Abstract
Amyotrophic lateral sclerosis (ALS) is an age-related neurodegenerative disorder that is believed to have complex genetic and environmental influences in the pathogenesis, but etiologies are unidentified for most patients. Until the major causes are better defined, drug development is directed at downstream pathophysiological mechanisms, themselves incompletely understood. For nearly 30 years, glutamate-induced excitotoxicity has lain at the core of theories behind the spiraling events, including mitochondrial dysfunction, oxidative stress, and protein aggregation, that lead to neurodegenerative cell death. One drug, riluzole, which possesses anti-glutamatergic properties, is approved as neuroprotective for ALS. Following the achievement of the riluzole trials, numerous other agents with similar mechanisms have been tested without success.
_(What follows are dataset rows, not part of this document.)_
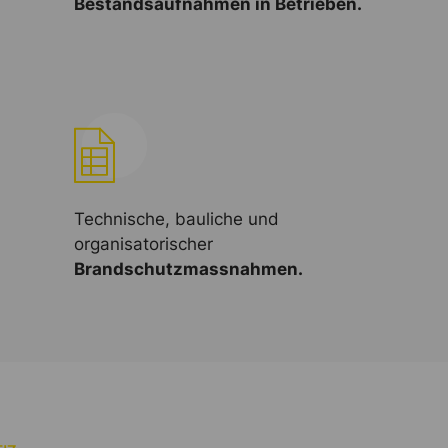
Bestandsaufnahmen in Betrieben.
Technische, bauliche und
organisatorischer
Brandschutzmassnahmen.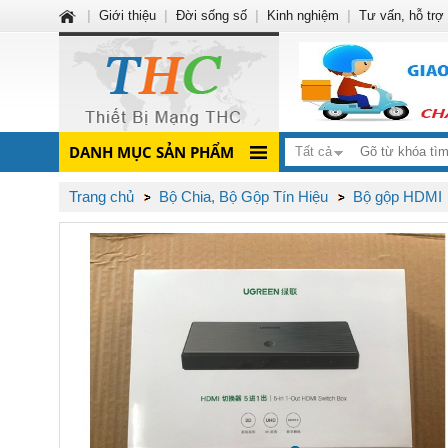
|
Giới thiệu
|
Đời sống số
|
Kinh nghiệm
|
Tư vấn, hỗ trợ
DANH MỤC SẢN PHẨM
Tất cả
Trang chủ
Bộ Chia, Bộ Gộp Tín Hiệu
Bộ gộp HDMI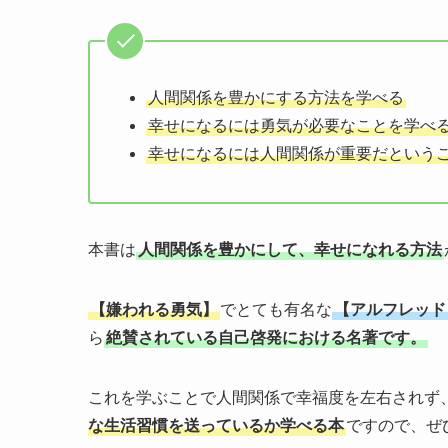
人間関係を豊かにする方法を学べる
幸せになるには勇気が必要なことを学べ
幸せになるには人間関係が重要だという
本書は
人間関係を豊かにして、幸せになれる方法
【嫌われる勇気】
でとても有名な
【アルフレッド
ら
絶賛されている自己啓発における名著です。
これを学ぶことで人間関係で幸福度を左右されず
な生活習慣を送っているか学べる本
ですので、ぜ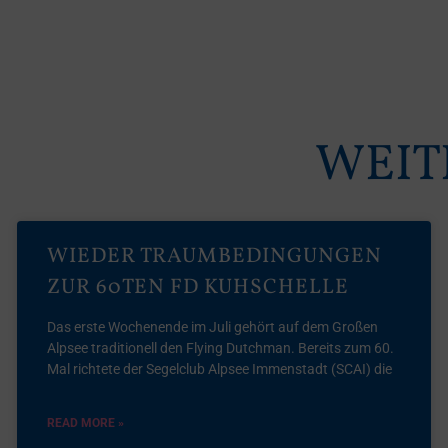
WEIT
WIEDER TRAUMBEDINGUNGEN
ZUR 60TEN FD KUHSCHELLE
Das erste Wochenende im Juli gehört auf dem Großen
Alpsee traditionell den Flying Dutchman. Bereits zum 60.
Mal richtete der Segelclub Alpsee Immenstadt (SCAI) die
READ MORE »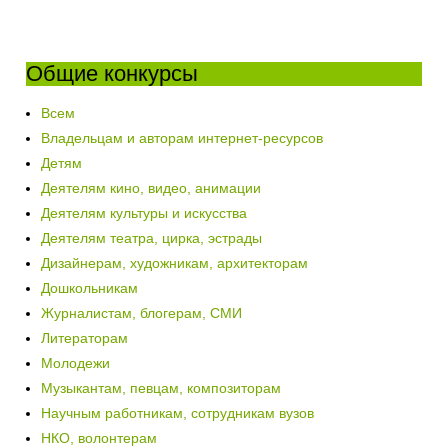
Общие конкурсы
Всем
Владельцам и авторам интернет-ресурсов
Детям
Деятелям кино, видео, анимации
Деятелям культуры и искусства
Деятелям театра, цирка, эстрады
Дизайнерам, художникам, архитекторам
Дошкольникам
Журналистам, блогерам, СМИ
Литераторам
Молодежи
Музыкантам, певцам, композиторам
Научным работникам, сотрудникам вузов
НКО, волонтерам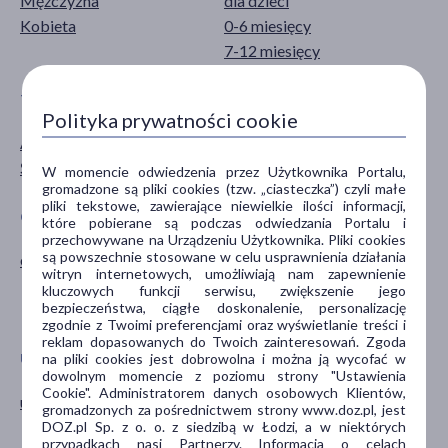
Mężczyzna
dla dzieci
Kobieta
0-6 miesięcy
7-12 miesięcy
TYP PRODUKTU
DZIAŁANIE/WŁAŚCIWOŚCI
Polityka prywatności cookie
Akcesoria
absorbujące
Środki higieniczne
W momencie odwiedzenia przez Użytkownika Portalu,
gromadzone są pliki cookies (tzw. „ciasteczka”) czyli małe
pliki tekstowe, zawierające niewielkie ilości informacji,
CZĘŚĆ CIAŁA
SPECYFIKA
które pobierane są podczas odwiedzania Portalu i
przechowywane na Urządzeniu Użytkownika. Pliki cookies
są powszechnie stosowane w celu usprawnienia działania
okolice intymne
Bez ftalanów
witryn internetowych, umożliwiają nam zapewnienie
Bez lateksu
kluczowych funkcji serwisu, zwiększenie jego
bezpieczeństwa, ciągłe doskonalenie, personalizację
Jednorazowe
zgodnie z Twoimi preferencjami oraz wyświetlanie treści i
reklam dopasowanych do Twoich zainteresowań. Zgoda
na pliki cookies jest dobrowolna i można ją wycofać w
UKŁADY NARZĄDOWE
PORA STOSOWANIA
dowolnym momencie z poziomu strony "Ustawienia
Cookie". Administratorem danych osobowych Klientów,
układ moczowo-płciowy
na dzień
gromadzonych za pośrednictwem strony www.doz.pl, jest
na noc
DOZ.pl Sp. z o. o. z siedzibą w Łodzi, a w niektórych
przypadkach nasi Partnerzy. Informacja o celach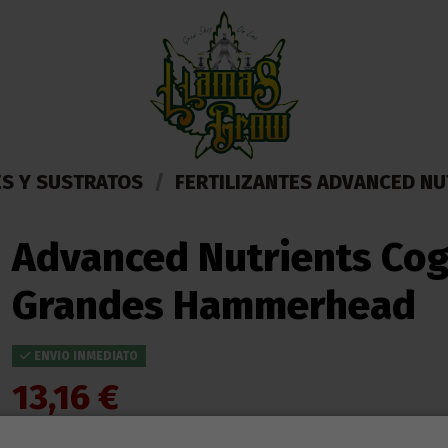
ES Y SUSTRATOS
FERTILIZANTES ADVANCED NU
Advanced Nutrients Cog
Grandes Hammerhead
ENVIO INMEDIATO
13,16 €
Impuestos incluidos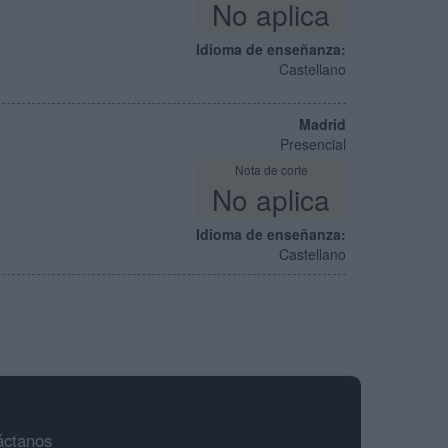
No aplica
Idioma de enseñanza:
Castellano
Madrid
Presencial
Nota de corte
No aplica
Idioma de enseñanza:
Castellano
áctanos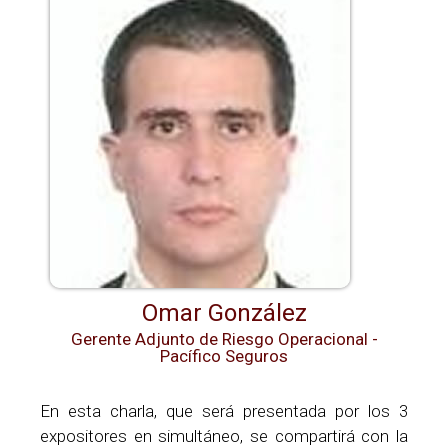
Omar González
Gerente Adjunto de Riesgo Operacional -
Pacífico Seguros
En esta charla, que será presentada por los 3
expositores en simultáneo, se compartirá con la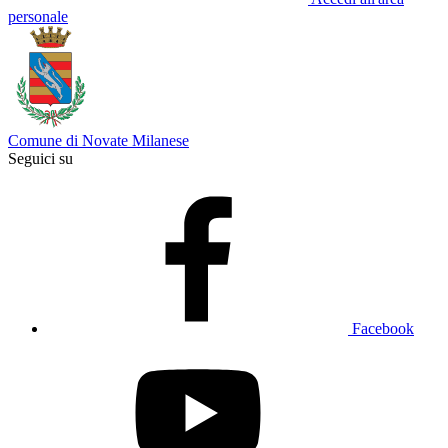
personale
Comune di Novate Milanese
Seguici su
Facebook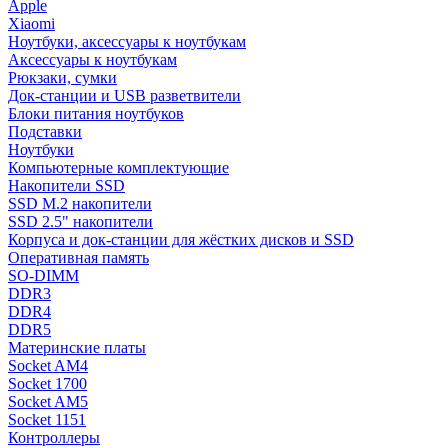
Apple
Xiaomi
Ноутбуки, аксессуары к ноутбукам
Аксессуары к ноутбукам
Рюкзаки, сумки
Док-станции и USB разветвители
Блоки питания ноутбуков
Подставки
Ноутбуки
Компьютерные комплектующие
Накопители SSD
SSD M.2 накопители
SSD 2.5" накопители
Корпуса и док-станции для жёстких дисков и SSD
Оперативная память
SO-DIMM
DDR3
DDR4
DDR5
Материнские платы
Socket AM4
Socket 1700
Socket AM5
Socket 1151
Контроллеры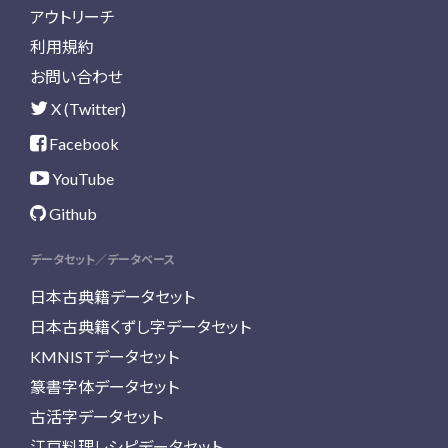
アウトリーチ
利用規約
お問い合わせ
X (Twitter)
Facebook
YouTube
Github
データセット／データベース
日本古典籍データセット
日本古典籍くずし字データセット
KMNISTデータセット
篆書字体データセット
古活字データセット
江戸料理レシピデータセット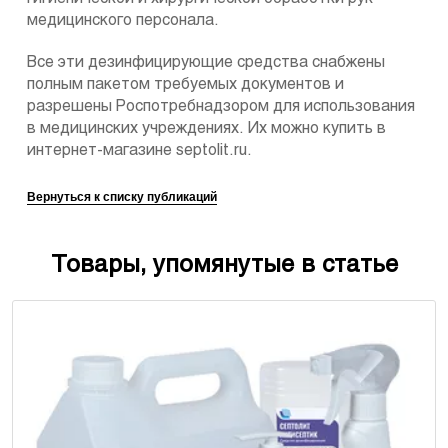
медицинского персонала.
Все эти дезинфицирующие средства снабжены
полным пакетом требуемых документов и
разрешены Роспотребнадзором для использования
в медицинских учреждениях. Их можно купить в
интернет-магазине septolit.ru.
Вернуться к списку публикаций
Товары, упомянутые в статье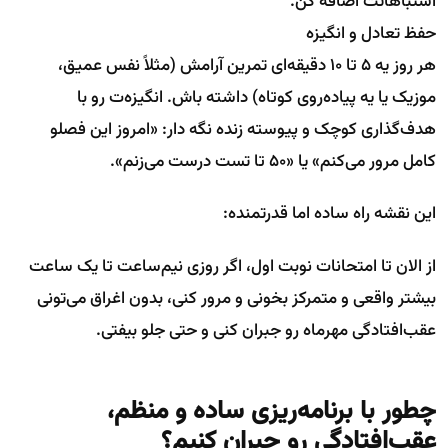
اشتباهاتت اضافه کن.
حفظ تعادل و انگیزه
هر روز یه ۵ تا ۱۰ دقیقه‌ای تمرین آرامش (مثلاً نفس عمیق،
موزیک یا یه پیاده‌روی کوتاه) داشته باش. انگیزه‌ت رو با
هدف‌گذاری کوچک و پیوسته زنده نگه دار: «امروز این فصلو
کامل مرور می‌کنم» یا «۵۰ تا تست درست می‌زنم».
این نقشه راه ساده اما قدرتمنده:
از الان تا امتحانات نوبت اول، اگر روزی نیم‌ساعت تا یک ساعت
بیشتر واقعی و متمرکز بخونی و مرور کنی، بدون اغراق می‌تونی
عقب‌افتادگی مهرماه رو جبران کنی و حتی جلو بیفتی.
چطور با برنامه‌ریزی ساده و منظم،
عقب‌افتادگی رو جبران کنیم؟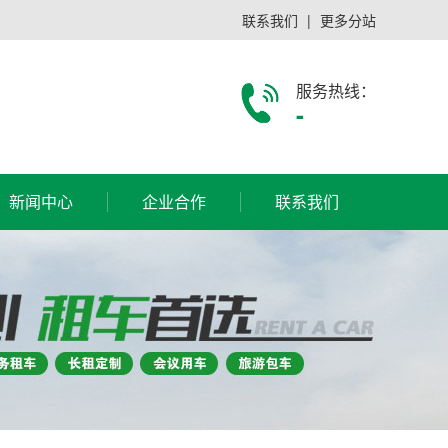
联系我们
|
更多分站
服务热线：
-
新闻中心
企业合作
联系我们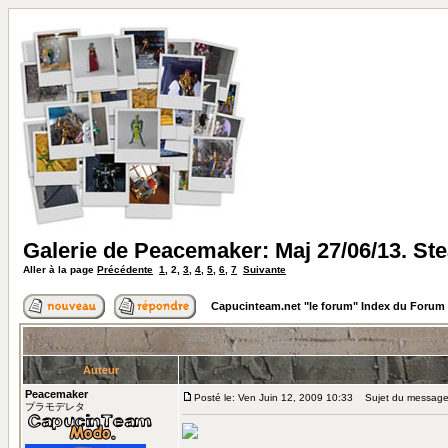
Galerie de Peacemaker: Maj 27/06/13. S
Aller à la page
Précédente
1
,
2
,
3
,
4
,
5
,
6
,
7
Suivante
Capucinteam.net "le forum" Index du Forum
Auteur
Peacemaker
Posté le: Ven Juin 12, 2009 10:33
Sujet du message
プラモデレタ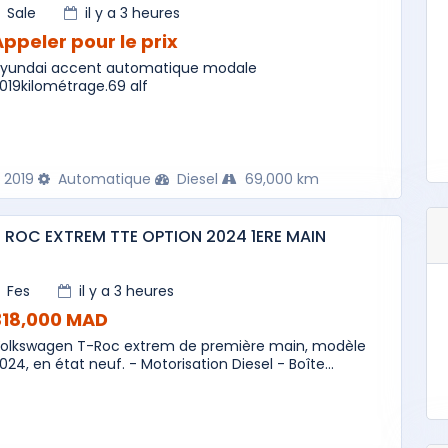
Sale
il y a 3 heures
Appeler pour le prix
yundai accent automatique modale
019kilométrage.69 alf
2019
Automatique
Diesel
69,000 km
T ROC EXTREM TTE OPTION 2024 1ERE MAIN
Fes
il y a 3 heures
318,000 MAD
olkswagen T-Roc extrem de première main, modèle
024, en état neuf. - Motorisation Diesel - Boîte...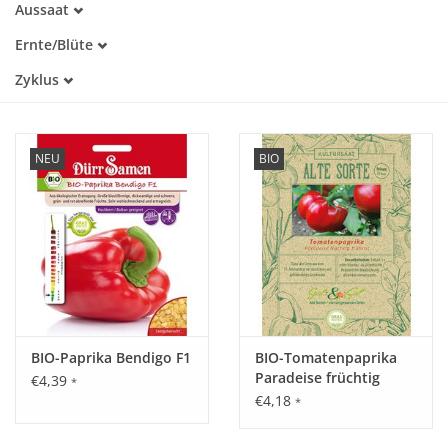
Aussaat
Alte Sorte
Januar
Trockenheitstolerant
Katalog
Ernte/Blüte
Februar
Warmkeimer
Mai
März
Zyklus
Lichtkeimer
Juni
April
Dunkelkeimer
Einjährig
Juli
Mai
August
Juni
September
Juli
NEU
BIO
Oktober
August
November
September
BIO-Paprika Bendigo F1
BIO-Tomatenpaprika
Paradeise früchtig
€4,39
*
frührot
€4,18
*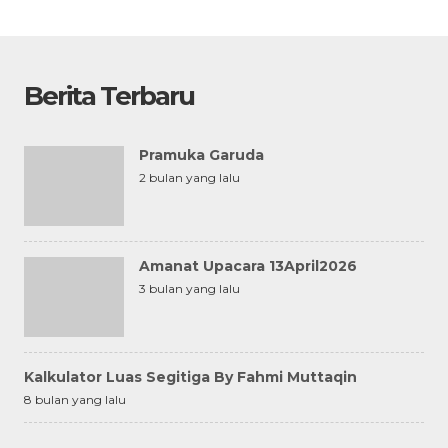
Berita Terbaru
Pramuka Garuda
2 bulan yang lalu
Amanat Upacara 13April2026
3 bulan yang lalu
Kalkulator Luas Segitiga By Fahmi Muttaqin
8 bulan yang lalu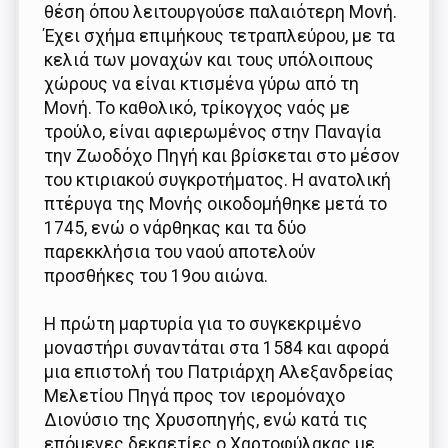
θέση όπου λειτουργούσε παλαιότερη Μονή.
Έχει σχήμα επιμήκους τετραπλεύρου, με τα
κελιά των μοναχών και τους υπόλοιπους
χώρους να είναι κτισμένα γύρω από τη
Μονή. Το καθολικό, τρίκογχος ναός με
τρούλο, είναι αφιερωμένος στην Παναγία
την Ζωοδόχο Πηγή και βρίσκεται στο μέσον
του κτιριακού συγκροτήματος. Η ανατολική
πτέρυγα της Μονής οικοδομήθηκε μετά το
1745, ενώ ο νάρθηκας και τα δύο
παρεκκλήσια του ναού αποτελούν
προσθήκες του 19ου αιώνα.
Η πρώτη μαρτυρία για το συγκεκριμένο
μοναστήρι συναντάται στα 1584 και αφορά
μια επιστολή του Πατριάρχη Αλεξανδρείας
Μελετίου Πηγά προς τον ιερομόναχο
Διονύσιο της Χρυσοπηγής, ενώ κατά τις
επόμενες δεκαετίες ο Χαρτοφύλακας με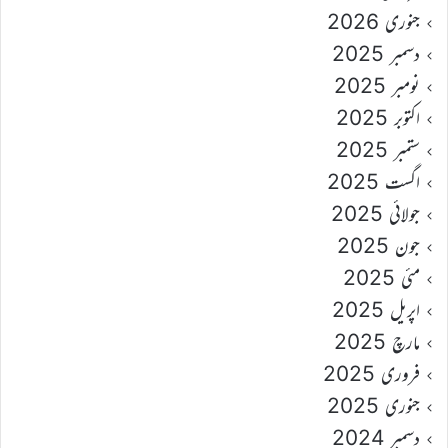
جنوری 2026
دسمبر 2025
نومبر 2025
اکتوبر 2025
ستمبر 2025
اگست 2025
جولائی 2025
جون 2025
مئی 2025
اپریل 2025
مارچ 2025
فروری 2025
جنوری 2025
دسمبر 2024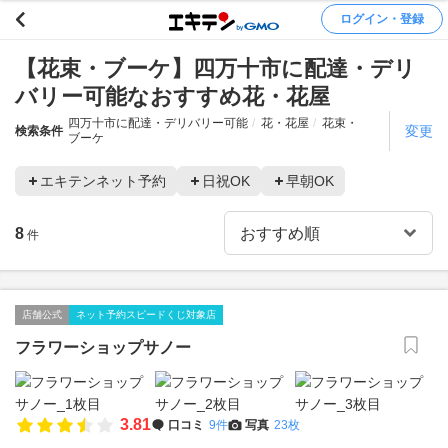
ログイン・登録
【花束・ブーケ】四万十市に配達・デリ
バリー可能なおすすめ花・花屋
四万十市に配達・デリバリー可能
花・花屋
花束・
変更
検索条件
ブーケ
エキテンネット予約
日祝OK
早朝OK
8
件
店舗公式
ネット予約スピードくじ対象店
フラワーショップサノー
3.81
口コミ
9件
写真
23枚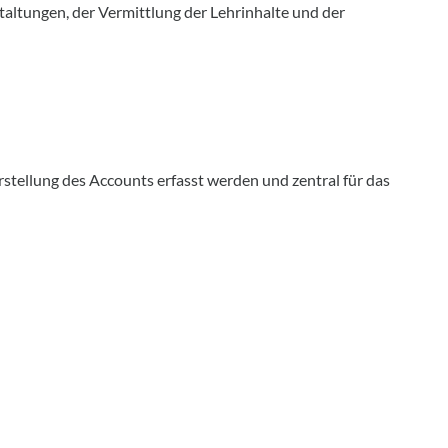
altungen, der Vermittlung der Lehrinhalte und der
stellung des Accounts erfasst werden und zentral für das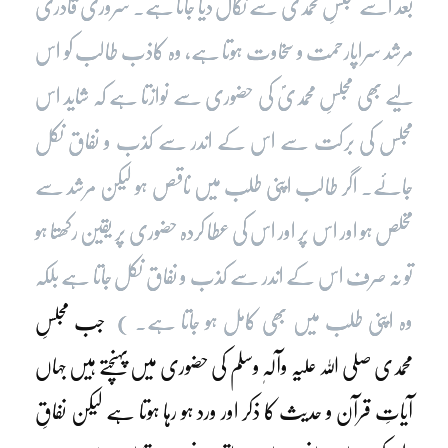
بعد اسے مجلسِ محمدیؐ سے نکال دیا جاتا ہے۔ سروری قادری
مرشد سراپارحمت و سخاوت ہوتا ہے، وہ کاذب طالب کو اس
لیے بھی مجلسِ محمدیؐ کی حضوری سے نوازتا ہے کہ شاید اس
مجلس کی برکت سے اس کے اندر سے کذب و نفاق نکل
جائے۔ اگر طالب اپنی طلب میں ناقص ہو لیکن مرشد سے
مخلص ہو اور اس پر اور اس کی عطا کردہ حضوری پر یقین رکھتا ہو
تو نہ صرف اس کے اندر سے کذب و نفاق نکل جاتا ہے بلکہ
وہ اپنی طلب میں بھی کامل ہو جاتا ہے۔ )
جب مجلسِ
محمدی صلی اللہ علیہ وآلہٖ وسلم کی حضوری میں پہنچتے ہیں جہاں
آیاتِ قرآن و حدیث کا ذکر اور ورد ہو رہا ہوتا ہے لیکن نفاقِ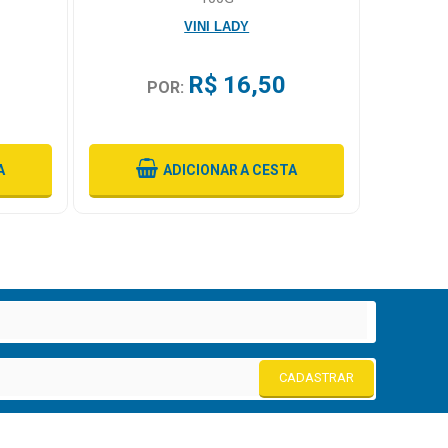
VINI LADY
R$ 16,50
POR:
A
ADICIONAR
A CESTA
CADASTRAR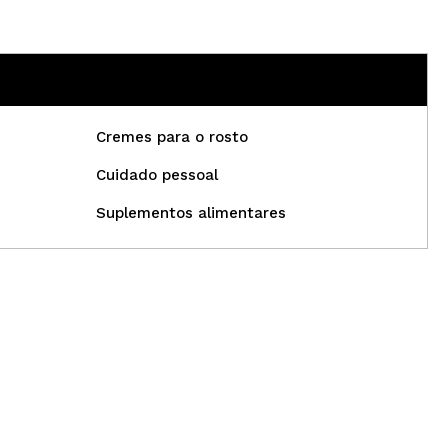
Cremes para o rosto
Cuidado pessoal
Suplementos alimentares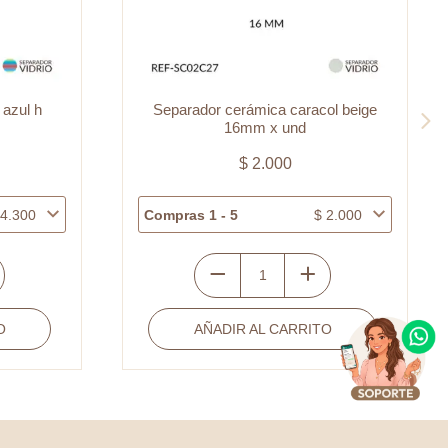
 azul h
Separador cerámica caracol beige
16mm x und
$
2.000
4.300
Compras 1 - 5
$
2.000
Separador
cerámica
O
AÑADIR AL CARRITO
caracol
beige
16mm
x
und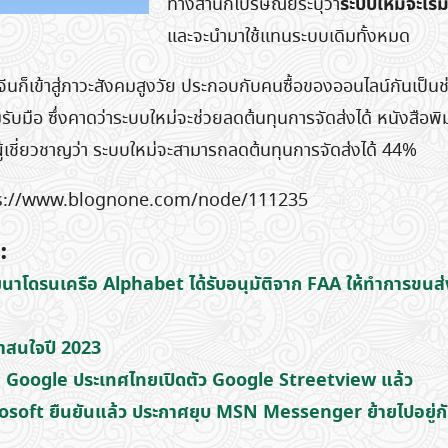
ระบบใหม่จะเริ่
ทางสำนักไปรษณีย์ระบุว่า
และจะนำมาใช้แทนระบบเดิมทั้งหมด
ีนก็เข้าสู่ภาวะสังคมสูงวัย ประกอบกับคนซื้อของออนไลน์กันเป็
รับมือ ซึ่งคาดว่าระบบใหม่จะช่วยลดต้นทุนการจัดส่งได้ หนังสือ
ผู้เชี่ยวชาญว่า ระบบใหม่จะสามารถลดต้นทุนการจัดส่งได้ 44%
s://www.blognone.com/node/111235
Search
for:
:
นาโดรนเครือ Alphabet ได้รับอนุมัติจาก FAA ให้ทำการขนส่
่าสนใจปี 2023
oogle ประเทศไทยเปิดตัว Google Streetview แล้ว
osoft ยืนยันแล้ว ประกาศยุบ MSN Messenger ย้ายไปอยู่ก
This article provides an overview of excitotoxicity in ALS, focusing on the events that contribute to excess glutamate, how the excess might damage nerve cells, and how this information is being harnessed in the development of potential new neuroprotective agents. The work highlights clinical trials of drugs that have targeted the glutamate system, comments on the potential role of glutamate as a biomarker and concludes with a section on future directions for the field. As research uncovers elusive etiologies and brings clarity to pathophysiological mechanisms, the success of new interventions will increasingly depend on the design of agents that target particular mechanisms for specific individuals. The heady future of personalized drug regimens for ALS rests with medicinal chemists, the scientists whose ideas and work produce these designer drugs.
Keywords: Amyotrophic lateral sclerosis, neurodegeneration, glutamate, pathophysiology, diagnosis, treatment.